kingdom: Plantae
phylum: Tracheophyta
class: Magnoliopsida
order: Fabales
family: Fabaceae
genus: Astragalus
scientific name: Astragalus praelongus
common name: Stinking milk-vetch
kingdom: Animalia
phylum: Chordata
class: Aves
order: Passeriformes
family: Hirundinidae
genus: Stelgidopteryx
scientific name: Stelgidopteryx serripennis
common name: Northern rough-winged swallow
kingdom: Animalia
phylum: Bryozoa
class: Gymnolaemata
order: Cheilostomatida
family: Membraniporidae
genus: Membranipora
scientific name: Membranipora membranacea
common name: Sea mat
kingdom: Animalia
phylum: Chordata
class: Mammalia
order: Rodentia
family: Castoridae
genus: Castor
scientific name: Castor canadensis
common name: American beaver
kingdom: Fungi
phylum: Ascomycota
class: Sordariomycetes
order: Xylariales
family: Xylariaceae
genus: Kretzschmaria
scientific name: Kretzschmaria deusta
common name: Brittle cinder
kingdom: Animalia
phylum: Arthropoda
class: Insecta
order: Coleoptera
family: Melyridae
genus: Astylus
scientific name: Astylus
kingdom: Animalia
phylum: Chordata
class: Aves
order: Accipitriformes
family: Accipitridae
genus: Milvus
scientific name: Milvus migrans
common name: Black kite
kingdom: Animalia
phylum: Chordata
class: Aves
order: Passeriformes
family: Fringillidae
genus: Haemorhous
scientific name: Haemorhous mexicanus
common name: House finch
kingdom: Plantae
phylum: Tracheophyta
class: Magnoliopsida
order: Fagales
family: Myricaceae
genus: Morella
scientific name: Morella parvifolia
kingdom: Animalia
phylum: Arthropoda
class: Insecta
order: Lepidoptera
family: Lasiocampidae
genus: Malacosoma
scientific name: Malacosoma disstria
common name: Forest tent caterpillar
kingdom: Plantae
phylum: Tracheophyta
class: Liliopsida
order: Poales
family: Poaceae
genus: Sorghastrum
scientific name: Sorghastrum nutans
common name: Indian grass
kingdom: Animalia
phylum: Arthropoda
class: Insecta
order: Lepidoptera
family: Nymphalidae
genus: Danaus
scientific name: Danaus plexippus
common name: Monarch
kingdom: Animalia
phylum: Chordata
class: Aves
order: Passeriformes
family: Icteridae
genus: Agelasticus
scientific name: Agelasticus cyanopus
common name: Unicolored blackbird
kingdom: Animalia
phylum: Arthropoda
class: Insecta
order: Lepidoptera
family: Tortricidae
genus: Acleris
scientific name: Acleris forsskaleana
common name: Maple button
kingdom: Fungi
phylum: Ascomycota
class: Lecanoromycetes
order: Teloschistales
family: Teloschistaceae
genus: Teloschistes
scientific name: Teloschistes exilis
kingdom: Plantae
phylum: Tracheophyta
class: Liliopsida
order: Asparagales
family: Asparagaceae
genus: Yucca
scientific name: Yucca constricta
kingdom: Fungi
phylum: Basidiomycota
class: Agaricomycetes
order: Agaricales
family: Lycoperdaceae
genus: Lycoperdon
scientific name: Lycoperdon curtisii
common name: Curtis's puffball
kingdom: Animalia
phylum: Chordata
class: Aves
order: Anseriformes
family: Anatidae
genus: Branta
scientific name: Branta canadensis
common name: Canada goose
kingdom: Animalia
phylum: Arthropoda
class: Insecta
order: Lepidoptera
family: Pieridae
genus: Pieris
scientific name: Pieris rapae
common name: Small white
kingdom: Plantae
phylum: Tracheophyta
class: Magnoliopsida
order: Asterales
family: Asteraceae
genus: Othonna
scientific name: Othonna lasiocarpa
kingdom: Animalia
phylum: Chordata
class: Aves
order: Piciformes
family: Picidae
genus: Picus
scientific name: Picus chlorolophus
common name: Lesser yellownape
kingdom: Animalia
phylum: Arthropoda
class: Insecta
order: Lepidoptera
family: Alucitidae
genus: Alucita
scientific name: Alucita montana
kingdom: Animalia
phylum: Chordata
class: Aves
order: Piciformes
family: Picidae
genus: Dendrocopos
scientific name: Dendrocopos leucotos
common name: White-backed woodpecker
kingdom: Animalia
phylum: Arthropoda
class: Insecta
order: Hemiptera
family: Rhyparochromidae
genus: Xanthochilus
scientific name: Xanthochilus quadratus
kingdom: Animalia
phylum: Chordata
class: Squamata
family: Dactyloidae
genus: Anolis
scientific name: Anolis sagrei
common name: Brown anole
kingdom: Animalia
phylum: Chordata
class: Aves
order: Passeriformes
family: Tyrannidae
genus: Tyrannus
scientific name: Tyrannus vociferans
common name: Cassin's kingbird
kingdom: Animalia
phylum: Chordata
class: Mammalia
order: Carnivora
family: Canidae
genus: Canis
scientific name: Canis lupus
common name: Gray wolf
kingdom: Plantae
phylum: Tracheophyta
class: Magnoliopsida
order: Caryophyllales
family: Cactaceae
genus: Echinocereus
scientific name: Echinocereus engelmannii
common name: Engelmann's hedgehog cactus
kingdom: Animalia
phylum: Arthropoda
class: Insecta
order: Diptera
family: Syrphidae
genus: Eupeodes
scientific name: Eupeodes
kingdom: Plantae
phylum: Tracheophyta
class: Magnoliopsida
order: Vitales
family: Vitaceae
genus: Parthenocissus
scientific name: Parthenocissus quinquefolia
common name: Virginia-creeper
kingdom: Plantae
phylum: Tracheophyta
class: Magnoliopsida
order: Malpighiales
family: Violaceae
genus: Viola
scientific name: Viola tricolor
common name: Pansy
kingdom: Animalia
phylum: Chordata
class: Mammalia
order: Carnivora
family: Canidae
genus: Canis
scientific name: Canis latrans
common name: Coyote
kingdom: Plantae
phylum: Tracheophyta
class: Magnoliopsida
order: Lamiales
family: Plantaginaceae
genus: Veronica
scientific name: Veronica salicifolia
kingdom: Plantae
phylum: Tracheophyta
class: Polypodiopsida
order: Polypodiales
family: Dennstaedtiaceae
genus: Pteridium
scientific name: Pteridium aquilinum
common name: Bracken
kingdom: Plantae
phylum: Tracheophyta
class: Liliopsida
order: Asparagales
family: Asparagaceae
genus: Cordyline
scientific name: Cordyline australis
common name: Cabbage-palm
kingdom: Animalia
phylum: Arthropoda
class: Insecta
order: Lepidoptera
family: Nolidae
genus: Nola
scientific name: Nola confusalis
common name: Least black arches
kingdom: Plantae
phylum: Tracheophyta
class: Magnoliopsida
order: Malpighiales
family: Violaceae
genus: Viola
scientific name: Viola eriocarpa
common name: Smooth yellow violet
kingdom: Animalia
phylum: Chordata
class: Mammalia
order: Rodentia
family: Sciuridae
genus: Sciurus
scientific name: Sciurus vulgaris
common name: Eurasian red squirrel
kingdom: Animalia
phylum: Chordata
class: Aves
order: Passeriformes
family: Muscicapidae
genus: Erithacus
++++++
§ What you need to do
Can you reproduce the listing from the line containing "scientific name: Veronica salicifolia" through the end of the listing, swapping "common name" for "vernacular name" and changing nothing else?

§ Exercise response
scientific name: Veronica salicifolia
kingdom: Plantae
phylum: Tracheophyta
class: Polypodiopsida
order: Polypodiales
family: Dennstaedtiaceae
genus: Pteridium
scientific name: Pteridium aquilinum
vernacular name: Bracken
kingdom: Plantae
phylum: Tracheophyta
class: Liliopsida
order: Asparagales
family: Asparagaceae
genus: Cordyline
scientific name: Cordyline australis
vernacular name: Cabbage-palm
kingdom: Animalia
phylum: Arthropoda
class: Insecta
order: Lepidoptera
family: Nolidae
genus: Nola
scientific name: Nola confusalis
vernacular name: Least black arches
kingdom: Plantae
phylum: Tracheophyta
class: Magnoliopsida
order: Malpighiales
family: Violaceae
genus: Viola
scientific name: Viola eriocarpa
vernacular name: Smooth yellow violet
kingdom: Animalia
phylum: Chordata
class: Mammalia
order: Rodentia
family: Sciuridae
genus: Sciurus
scientific name: Sciurus vulgaris
vernacular name: Eurasian red squirrel
kingdom: Animalia
phylum: Chordata
class: Aves
order: Passeriformes
family: Muscicapidae
genus: Erithacus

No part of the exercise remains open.